HIPAA is the sickest of sick jokes. A bureaucratic nightmare that is a sham for real privacy.
Ed Sodaro MD
HIPAA has the same problem all such laws have, that the language is sufficiently vague to allow attorneys infinite opportunity to debate what it means.
Case and point: HIPAA’s promise that patients “will not be penalized for filing a complaint.” Care to define what constitutes a “penalty”? Not unlike the political debate over what “torture” means. From personal experience, I know that one can have his/her access to a doctor group blocked for making a complaint, and it’s all perfectly fine. “We do not consider termination a penalty,” the risk management attorney squealed.
I would agree with Dr. Sodaro. The only thing HIPAA does is give lawyers on all sides another turn at the trough. Better to not even have the illusion of privacy rights and at least enjoy the positives of unfettered research.

- **EXERCISE REQUIREMENTS**:
Reproduce word for word the stretch of the HIPAA comments from "Case and point: HIPAA’s" through "management attorney squealed.". The items after this have nothing to do with the work here.

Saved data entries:
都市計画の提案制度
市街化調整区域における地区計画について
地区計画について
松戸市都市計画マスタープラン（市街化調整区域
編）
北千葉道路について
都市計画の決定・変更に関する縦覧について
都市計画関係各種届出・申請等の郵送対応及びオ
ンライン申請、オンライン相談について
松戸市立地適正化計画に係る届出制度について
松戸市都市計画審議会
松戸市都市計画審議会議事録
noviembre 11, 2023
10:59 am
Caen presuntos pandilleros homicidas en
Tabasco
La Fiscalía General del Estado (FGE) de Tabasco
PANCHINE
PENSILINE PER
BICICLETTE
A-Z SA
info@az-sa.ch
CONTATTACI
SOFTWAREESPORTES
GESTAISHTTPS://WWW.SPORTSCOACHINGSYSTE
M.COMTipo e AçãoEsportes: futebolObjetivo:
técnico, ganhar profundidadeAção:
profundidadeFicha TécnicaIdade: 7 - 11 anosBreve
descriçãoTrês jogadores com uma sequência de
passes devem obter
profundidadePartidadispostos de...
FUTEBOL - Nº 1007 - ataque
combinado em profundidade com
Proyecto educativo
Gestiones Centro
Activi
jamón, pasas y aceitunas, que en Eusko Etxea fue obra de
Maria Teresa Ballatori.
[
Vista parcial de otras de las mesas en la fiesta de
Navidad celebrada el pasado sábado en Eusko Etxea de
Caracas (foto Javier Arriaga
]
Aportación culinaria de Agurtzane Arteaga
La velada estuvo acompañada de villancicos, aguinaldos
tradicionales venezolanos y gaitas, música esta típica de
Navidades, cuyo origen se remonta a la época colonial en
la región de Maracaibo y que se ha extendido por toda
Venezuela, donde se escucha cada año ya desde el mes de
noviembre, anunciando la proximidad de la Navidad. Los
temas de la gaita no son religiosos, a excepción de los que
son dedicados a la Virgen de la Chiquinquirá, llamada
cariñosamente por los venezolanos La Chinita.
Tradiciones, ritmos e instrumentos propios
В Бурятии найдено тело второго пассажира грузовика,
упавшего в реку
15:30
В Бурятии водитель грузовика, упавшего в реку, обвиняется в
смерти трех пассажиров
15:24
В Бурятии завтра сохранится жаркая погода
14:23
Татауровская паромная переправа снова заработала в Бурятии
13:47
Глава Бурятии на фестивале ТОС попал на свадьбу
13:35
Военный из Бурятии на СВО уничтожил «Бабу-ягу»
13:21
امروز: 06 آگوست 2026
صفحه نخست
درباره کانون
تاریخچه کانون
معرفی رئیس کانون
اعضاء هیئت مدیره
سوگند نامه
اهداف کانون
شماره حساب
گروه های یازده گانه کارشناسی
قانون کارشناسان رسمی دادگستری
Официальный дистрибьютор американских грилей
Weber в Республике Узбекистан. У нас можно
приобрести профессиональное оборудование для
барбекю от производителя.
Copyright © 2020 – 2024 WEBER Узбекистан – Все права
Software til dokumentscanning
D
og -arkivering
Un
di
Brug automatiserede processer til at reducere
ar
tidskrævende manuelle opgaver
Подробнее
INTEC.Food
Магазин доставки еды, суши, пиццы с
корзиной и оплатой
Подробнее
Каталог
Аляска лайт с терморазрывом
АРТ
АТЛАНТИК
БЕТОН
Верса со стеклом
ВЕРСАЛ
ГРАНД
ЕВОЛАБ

- **SOLUTION TO THIS EXERCISE**:
Case and point: HIPAA’s promise that patients “will not be penalized for filing a complaint.” Care to define what constitutes a “penalty”? Not unlike the political debate over what “torture” means. From personal experience, I know that one can have his/her access to a doctor group blocked for making a complaint, and it’s all perfectly fine. “We do not consider termination a penalty,” the risk management attorney squealed.